Pick out every line of the entries below where "roll" occurs, and copy those lines.

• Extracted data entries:
+ + + +
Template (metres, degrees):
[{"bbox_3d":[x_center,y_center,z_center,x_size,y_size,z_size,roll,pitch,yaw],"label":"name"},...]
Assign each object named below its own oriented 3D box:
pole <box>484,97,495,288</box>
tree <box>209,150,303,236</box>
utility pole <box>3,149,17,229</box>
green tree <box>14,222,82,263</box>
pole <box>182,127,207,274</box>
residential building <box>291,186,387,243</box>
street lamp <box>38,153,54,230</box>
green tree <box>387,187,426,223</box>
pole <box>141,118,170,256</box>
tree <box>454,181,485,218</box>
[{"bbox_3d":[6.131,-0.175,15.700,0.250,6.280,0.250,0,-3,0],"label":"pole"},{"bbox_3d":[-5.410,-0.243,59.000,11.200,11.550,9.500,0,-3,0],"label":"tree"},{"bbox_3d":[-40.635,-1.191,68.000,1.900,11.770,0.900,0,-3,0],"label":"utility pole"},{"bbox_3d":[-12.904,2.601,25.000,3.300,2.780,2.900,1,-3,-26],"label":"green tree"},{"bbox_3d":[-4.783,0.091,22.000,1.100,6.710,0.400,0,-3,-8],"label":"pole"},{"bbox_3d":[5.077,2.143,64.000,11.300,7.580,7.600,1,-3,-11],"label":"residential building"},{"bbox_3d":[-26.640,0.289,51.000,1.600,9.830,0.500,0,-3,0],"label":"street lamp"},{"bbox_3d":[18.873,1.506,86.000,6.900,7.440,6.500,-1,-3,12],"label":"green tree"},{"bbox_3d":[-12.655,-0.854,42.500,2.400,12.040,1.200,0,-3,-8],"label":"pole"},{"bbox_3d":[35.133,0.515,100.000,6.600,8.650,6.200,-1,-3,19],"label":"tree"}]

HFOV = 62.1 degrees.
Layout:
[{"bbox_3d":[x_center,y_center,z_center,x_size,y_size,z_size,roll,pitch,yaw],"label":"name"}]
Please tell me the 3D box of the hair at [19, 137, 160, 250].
+ + + +
• OUTPUT BELOW:
[{"bbox_3d":[x_center,y_center,z_center,x_size,y_size,z_size,roll,pitch,yaw],"label":"name"},...]
[{"bbox_3d":[x_center,y_center,z_center,x_size,y_size,z_size,roll,pitch,yaw],"label":"name"}]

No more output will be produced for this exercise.